I should mention that we had a lovely summer. We spent much time at the beach and generally enjoying each others company. I can't say I regret the lazing about. We needed some serious down time. A chance to regroup and reconnect and gather strength for the changes we knew were coming at us this year. Namely, me going back to work for the first time (officially anyway) in 11 years. I think it's been a bigger adjustment for me than anyone else. But given my slightly neurotic nature, I guess that shouldn't come as a surprise.
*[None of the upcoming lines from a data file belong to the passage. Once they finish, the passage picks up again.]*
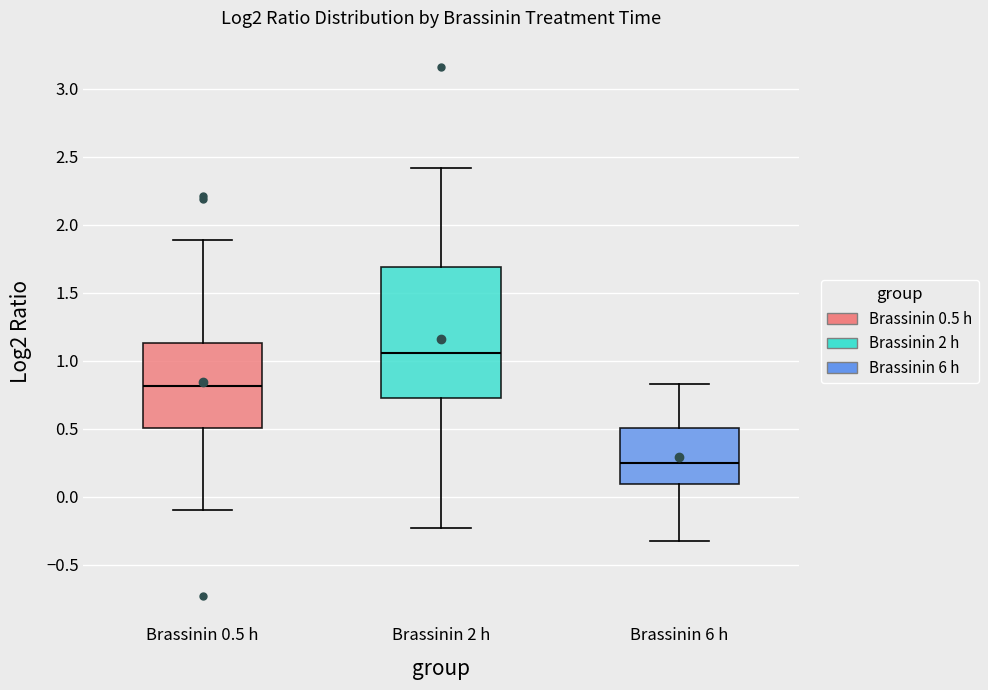

Reading left to right, read every box against the y-axis: the position of its median line, the range the box covers, and the ends of its whiskers. The values are not printed on the chart, so give them approximately, as read against the axis.

Brassinin 0.5 h: median 0.80, box 0.50 to 1.15, whiskers -0.10 to 1.90
Brassinin 2 h: median 1.05, box 0.75 to 1.70, whiskers -0.25 to 2.40
Brassinin 6 h: median 0.25, box 0.10 to 0.50, whiskers -0.35 to 0.85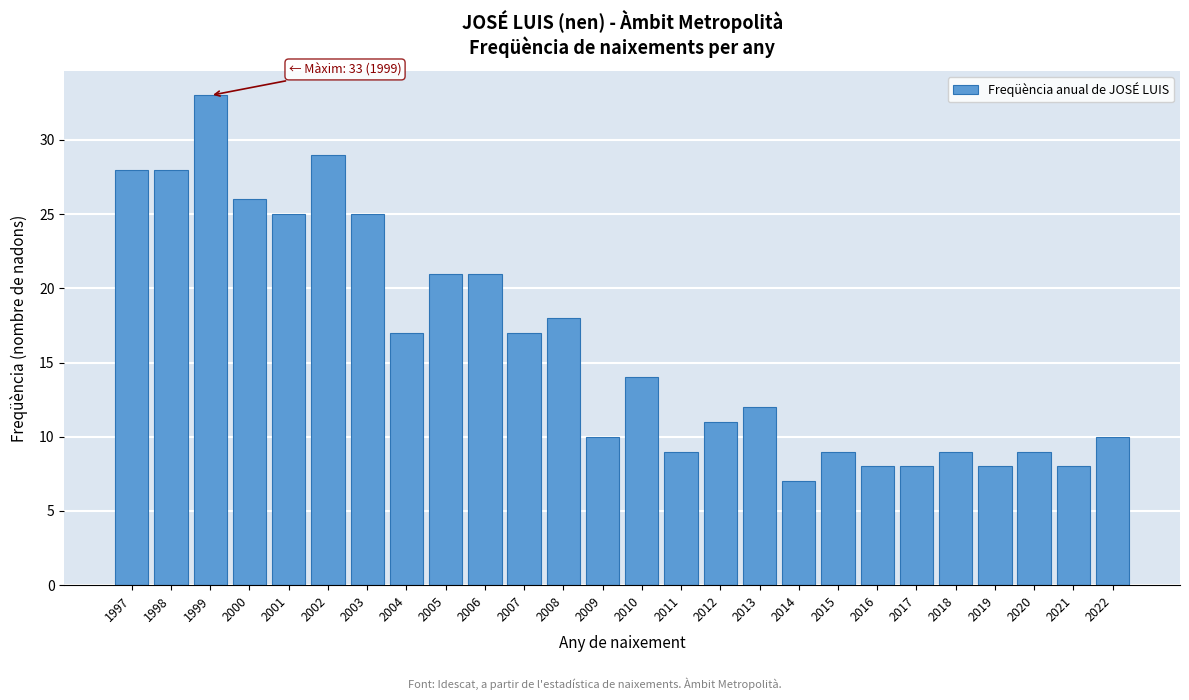

Reading left to right, what are all the values shown in this chart?

1997=28	1998=28	1999=33	2000=26	2001=25	2002=29	2003=25	2004=17	2005=21	2006=21	2007=17	2008=18	2009=10	2010=14	2011=9	2012=11	2013=12	2014=7	2015=9	2016=8	2017=8	2018=9	2019=8	2020=9	2021=8	2022=10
We spent the last of our summer back in Ontario, hanging with my family, eating lovely garden grown food and drinking (oy, my liver) much wine. And although we had a very busy time of it, it really was an excellent visit. Which is saying a lot considering the amount of whining I did about travelling to ONTARIO to stay in the MIDDLE OF NOWHERE. Seriously, it's the middle of nowhere out there.
And slowly I started to reconnect with what that place means. It's the closest thing to a home I've ever had. That middle of nowhere place was the only touchtone in a chaotic world of moving so much. And I think it's hard sometimes for me to recognize the old place because so much of it is new. The old house is gone. The old guy too. The old barns. The little shed that my Grandfather called the culleny house smelling of axel grease and junk and dust. But little by little what was left of the old place started to emerge. The pig barn, no longer housing pigs and rapidly falling down.
Brick walkways made from what is left of the old barn after a wind storm twisted the wooden structure off it's foundation. 'The Deighton's' sign salvaged onto the fancy new shed.
The ring of foundation from the old silo stubbornly refusing to amalgamate into the drive that now graces the front of the new barn. I can clearly recall opening up the spooky little door at the bottom of it and yelling up into the echoey cement tube when it was empty in the spring. And I can hear his voice tell me to be careful.

And I discovered that he's still there. The traces of his life strewn about the place. Tucked into little secret corners; lingering there. Reminding me that I do have a tether that connects me to something larger than I am. Reminding me that nothing in this life is ever really lost, just sometimes hidden from view, waiting patiently to be discovered again. Reminding me that - despite my non-enthusiasm for the humidity (which was high) and the rushy rush of travelling and trying to cram everything in that we needed to - sometimes, it's okay to go home.